Jeremy Fields

Highly efficient charge transfer in nanocrystalline Si:H solar cells

We demonstrate that in nanostructured films of nanocrystalline silicon imbedded in a hydrogenated amorphous silicon matrix, carriers generated in the amorphous region are transported out of this region and therefore do not recombine in the amorphous phase. Electron paramagnetic resonance (EPR) and photoluminescence (PL) measurements show that the EPR and PL from the amorphous phase are rapidly quenched as the volume fraction of Si nanocrystals exceeds about 30 vol. %. We propose the use of similar structures to dramatically increase the open circuit voltages in solar cell devices.

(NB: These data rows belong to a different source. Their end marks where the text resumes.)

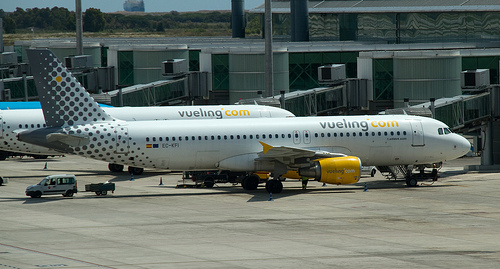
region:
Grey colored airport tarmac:
[119, 208, 254, 260]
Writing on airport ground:
[23, 254, 66, 267]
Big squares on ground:
[38, 210, 194, 255]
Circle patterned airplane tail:
[20, 45, 104, 120]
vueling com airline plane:
[174, 101, 257, 123]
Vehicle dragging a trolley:
[22, 170, 121, 205]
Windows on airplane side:
[186, 133, 256, 141]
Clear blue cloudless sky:
[174, 3, 208, 10]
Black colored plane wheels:
[263, 176, 285, 194]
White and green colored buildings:
[199, 43, 466, 67]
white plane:
[35, 38, 465, 200]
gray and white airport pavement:
[100, 216, 148, 243]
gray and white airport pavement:
[332, 236, 366, 253]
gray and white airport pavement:
[405, 212, 445, 252]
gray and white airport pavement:
[282, 216, 327, 244]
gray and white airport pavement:
[151, 196, 232, 241]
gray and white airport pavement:
[362, 218, 402, 248]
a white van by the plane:
[26, 175, 83, 195]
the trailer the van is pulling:
[82, 178, 118, 190]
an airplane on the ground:
[17, 48, 482, 190]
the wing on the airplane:
[226, 137, 362, 190]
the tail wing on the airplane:
[17, 45, 107, 145]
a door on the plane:
[407, 120, 424, 145]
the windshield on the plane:
[438, 125, 449, 134]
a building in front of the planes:
[72, 47, 497, 110]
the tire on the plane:
[401, 170, 422, 190]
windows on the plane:
[141, 134, 298, 140]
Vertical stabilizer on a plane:
[24, 43, 110, 125]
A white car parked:
[22, 175, 80, 198]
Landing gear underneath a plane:
[236, 176, 285, 190]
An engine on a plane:
[296, 153, 364, 185]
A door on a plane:
[408, 115, 425, 147]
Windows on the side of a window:
[143, 130, 410, 145]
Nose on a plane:
[451, 123, 471, 163]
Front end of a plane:
[365, 112, 477, 187]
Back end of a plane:
[16, 45, 197, 175]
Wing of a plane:
[252, 140, 342, 162]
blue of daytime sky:
[2, 0, 257, 18]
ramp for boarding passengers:
[405, 84, 492, 129]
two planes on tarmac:
[0, 46, 471, 193]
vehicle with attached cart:
[25, 173, 115, 201]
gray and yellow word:
[319, 115, 396, 135]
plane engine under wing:
[264, 146, 362, 184]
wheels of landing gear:
[242, 174, 284, 194]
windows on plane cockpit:
[435, 126, 454, 137]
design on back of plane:
[19, 47, 146, 167]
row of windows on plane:
[144, 129, 409, 141]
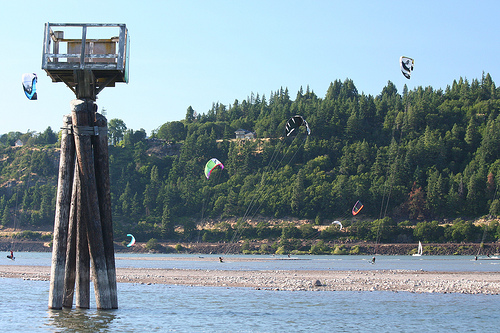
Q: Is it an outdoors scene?
A: Yes, it is outdoors.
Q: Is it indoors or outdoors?
A: It is outdoors.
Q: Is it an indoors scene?
A: No, it is outdoors.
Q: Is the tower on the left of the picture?
A: Yes, the tower is on the left of the image.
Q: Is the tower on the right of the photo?
A: No, the tower is on the left of the image.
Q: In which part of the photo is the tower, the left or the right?
A: The tower is on the left of the image.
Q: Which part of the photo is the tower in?
A: The tower is on the left of the image.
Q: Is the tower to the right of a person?
A: No, the tower is to the left of a person.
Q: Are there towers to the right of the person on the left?
A: Yes, there is a tower to the right of the person.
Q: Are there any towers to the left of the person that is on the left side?
A: No, the tower is to the right of the person.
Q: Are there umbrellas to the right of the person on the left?
A: No, there is a tower to the right of the person.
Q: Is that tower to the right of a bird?
A: No, the tower is to the right of a person.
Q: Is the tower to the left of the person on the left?
A: No, the tower is to the right of the person.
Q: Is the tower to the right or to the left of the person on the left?
A: The tower is to the right of the person.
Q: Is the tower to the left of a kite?
A: Yes, the tower is to the left of a kite.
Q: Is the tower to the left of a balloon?
A: No, the tower is to the left of a kite.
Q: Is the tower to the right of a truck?
A: No, the tower is to the right of the kite.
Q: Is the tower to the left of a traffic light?
A: No, the tower is to the left of the kite.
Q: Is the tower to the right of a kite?
A: No, the tower is to the left of a kite.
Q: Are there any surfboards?
A: No, there are no surfboards.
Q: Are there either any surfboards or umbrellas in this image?
A: No, there are no surfboards or umbrellas.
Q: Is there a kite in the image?
A: Yes, there is a kite.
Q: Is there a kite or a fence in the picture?
A: Yes, there is a kite.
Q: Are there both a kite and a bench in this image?
A: No, there is a kite but no benches.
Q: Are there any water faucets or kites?
A: Yes, there is a water kite.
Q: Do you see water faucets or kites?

Thermal activation of deep oxygen defect formation and hydrogen effusion in hydrogenated nanocrystalline silicon thin films

Deep oxygen related defects form in hydrogenated nanocrystalline silicon (nc-Si:H) as a consequence of thermal annealing, but their microscopic origins and formation mechanisms are not well understood. To gain insight to this behavior we intentionally drive-out hydrogen from nc-Si:H films by thermal annealing and monitor accompanying changes in the electronic and vibrational structure of the films with photoluminescence (PL) and Fourier transform infrared (FTIR) absorption spectroscopy. Hydrogen effusion (HE) data provide additional insight, because the annealing temperature range shown to induce a defect band, centered at ∼ 0.7 eV in PL studies, and that corresponding to the onset of thermally activated hydrogen desorption from grain boundaries, coincide. This coincidence suggests a probable link between the two processes. The activation energy obtained from correlated annealing-PL experiments, of ∼ 0.6 eV, for defect formation with thermal exposure, provides substantial insight regarding the mechanism.

Optical and electrical properties of crystalline silicon wire arrays

Silicon wire arrays have been synthesized through a two-step metal-assisted electrode-less etching from an n-type silicon wafer with (100) orientation. Field Emission Scanning Electron microscope (FESEM), Ultra violet-Visible-Near infrared (UV-VIS-NIR) spectrophotometer and Resonance-coupled photoconductivity decay (RCPCD) have been used to characterize the morphological, optical, and electrical properties of Si wires at varying etching times. The reflectivity of the wire arrays decreased with increasing etching time because of light scattering from the micro-roughness of the Silicon wire surfaces. The effective carrier lifetime decreased with increasing wire length due to the increased surface area. We also created smoother wire surfaces by thermal oxidation followed by HF dipping. From FESEM cross sectional images and reflectivity results, this treatment removes the micro-roughness, but the effective lifetime is lower than the as-grown wire arrays. A photoluminescence peak observed only in the smoother wires suggests that the lower effective lifetime is due to the diffusion of residual Ag atoms from the wire surfaces into the bulk during the thermal oxidation process.